Isn't the data layer still totally unfinished? Didn't a lot of folks just get burned by wildly changing router APIs? Isn't it obvious from what few public production apps there are (after 2+ years) that the results end up sub-par, glitchy and wonky? Why would you want to spend time banging your head against the limitations and poor design choices of an over-marketed experimental framework?
Let them actually finish the damn thing first, then let's talk about "getting started" with it.
> Didn't a lot of folks just get burned by wildly changing router APIs?
"To keep things in perspective, we froze the Ember 1.0 API a mere month ago, when we released the first 1.0 RC. Before that, we were focused on iterating the API based on feedback we received from our early adopters. We believe that our willingness to change the API allowed us to build a better product than our competitors that locked in their first attempts."
> Let them actually finish the damn thing first, then let's talk about "getting started" with it
If you'd actually read the linked post you'd see that the framework recently became effectively finished from an API standpoint. Most of the work post-RC is going to be bug fixes and documentation.

········

**INSTRUCTION A**:
Pick out every line in the rows that contains the word "defines", and copy each one.

[Source records]

········

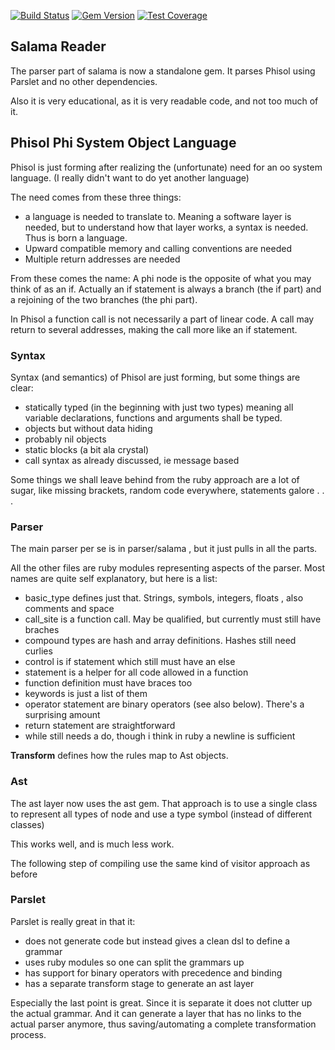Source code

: [![Build Status](https://travis-ci.org/salama/salama-reader.svg?branch=master)](https://travis-ci.org/salama/salama-reader)
[![Gem Version](https://badge.fury.io/rb/salama-reader.svg)](http://badge.fury.io/rb/salama-reader)
[![Test Coverage](https://codeclimate.com/github/salama/salama-reader/badges/coverage.svg)](https://codeclimate.com/github/salama/salama-reader)

## Salama Reader

The parser part of salama is now a standalone gem. It parses Phisol using Parslet and no other dependencies.

Also it is very educational, as it is very readable code, and not too much of it.

## Phisol Phi System Object Language

Phisol is just forming after realizing the (unfortunate) need for an oo system language.
(I really  didn't want to do yet another language)

 The need comes from these three things:

- a language is needed to translate to. Meaning a software layer is needed, but to understand how
    that layer works, a syntax is needed. Thus is born a language.
- Upward compatible memory and calling conventions are needed
- Multiple return addresses are needed

From these comes the name: A phi node is the opposite of what you may think of as an if. Actually an
if statement is always a branch (the if part) and a rejoining of the two branches (the phi part).

In Phisol a function call is not necessarily a part of linear code. A call may return to several
addresses, making the call more like an if statement.  

### Syntax

Syntax (and semantics) of Phisol are just forming, but some things are clear:

- statically typed (in the beginning with just two types) meaning all variable declarations,
  functions and arguments shall be typed.
- objects but without data hiding
- probably nil objects
- static blocks (a bit ala crystal)
- call syntax as already discussed, ie message based

Some things we shall leave behind from the ruby approach are a lot of sugar, like missing brackets,
random code everywhere, statements galore . . .


### Parser

The main parser per se is in parser/salama , but it just pulls in all the parts.

All the other files are ruby modules representing aspects of the parser.
Most names are quite self explanatory, but here is a list:

- basic_type defines just that. Strings, symbols, integers, floats , also comments and space
- call_site is a function call. May be qualified, but currently must still have braches
- compound types are hash and array definitions. Hashes still need curlies
- control is if statement which still must have an else
- statement is a helper for all code allowed in a function
- function definition must have braces too
- keywords is just a list of them
- operator statement are binary operators (see also below). There's a surprising amount
- return statement are straightforward
- while still needs a do, though i think in ruby a newline is sufficient

**Transform** defines how the rules map to Ast objects.

### Ast

The ast layer now uses the ast gem. That approach is to use a single class to represent all
types of node and use a type symbol (instead of different classes)

This works well, and is much less work.

The following step of compiling use the same kind of visitor approach as before

### Parslet

Parslet is really great in that it:
- does not generate code but instead gives a clean dsl to define a grammar
- uses ruby modules so one can split the grammars up
- has support for binary operators with precedence and binding
- has a separate transform stage to generate an ast layer

Especially the last point is great. Since it is separate it does not clutter up the actual grammar.
And it can generate a layer that has no links to the actual parser anymore, thus saving/automating
a complete transformation process.
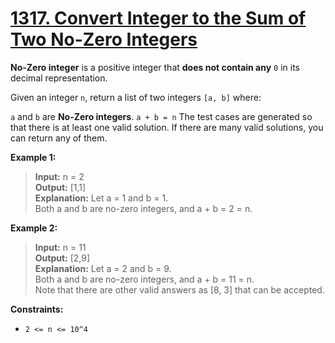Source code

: # **[1317. Convert Integer to the Sum of Two No-Zero Integers](https://leetcode.com/problems/convert-integer-to-the-sum-of-two-no-zero-integers/description/)**

**No-Zero integer** is a positive integer that **does not contain any** ``0`` in its decimal representation.

Given an integer ``n``, return a list of two integers ``[a, b]`` where:

``a`` and ``b`` are **No-Zero integers**.
``a + b = n``
The test cases are generated so that there is at least one valid solution. If there are many valid solutions, you can return any of them.

**Example 1:**

> **Input:** n = 2  
> **Output:** [1,1]  
> **Explanation:** Let a = 1 and b = 1.  
> Both a and b are no-zero integers, and a + b = 2 = n.

**Example 2:**

> **Input:** n = 11  
> **Output:** [2,9]  
> **Explanation:** Let a = 2 and b = 9.  
> Both a and b are no-zero integers, and a + b = 11 = n.  
> Note that there are other valid answers as [8, 3] that can be accepted.
 

**Constraints:**

- ``2 <= n <= 10^4``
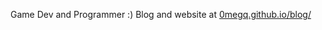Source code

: Game Dev and Programmer :)
Blog and website at [0megq.github.io/blog/](https://0megq.github.io/blog/)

········

**INSTRUCTION B**:
Write the next part of the discussion about whether the Ember framework is ready to use, picking up after its last reply.

**YOUR RESPONSE A**:
- basic_type defines just that. Strings, symbols, integers, floats , also comments and space
**Transform** defines how the rules map to Ast objects.

**YOUR RESPONSE B**:
Sure, there are still things to improve in Ember and there isn't a 1.0 release yet. But this is similar to how Backbone and Batman.js (which we also tried) had some quirks in their early days.
Despite some of the drawbacks, we are happy with ember and are using it in production for both a web client and mobile app.
Does everything work flawlessly? No. Has it been useful to us and do we like it? Yes, certainly! Should you use it? Maybe, less adventurous people should probably wait until 1.0.
I'm not sure Bill "I feel your pain" Clinton could have put it better.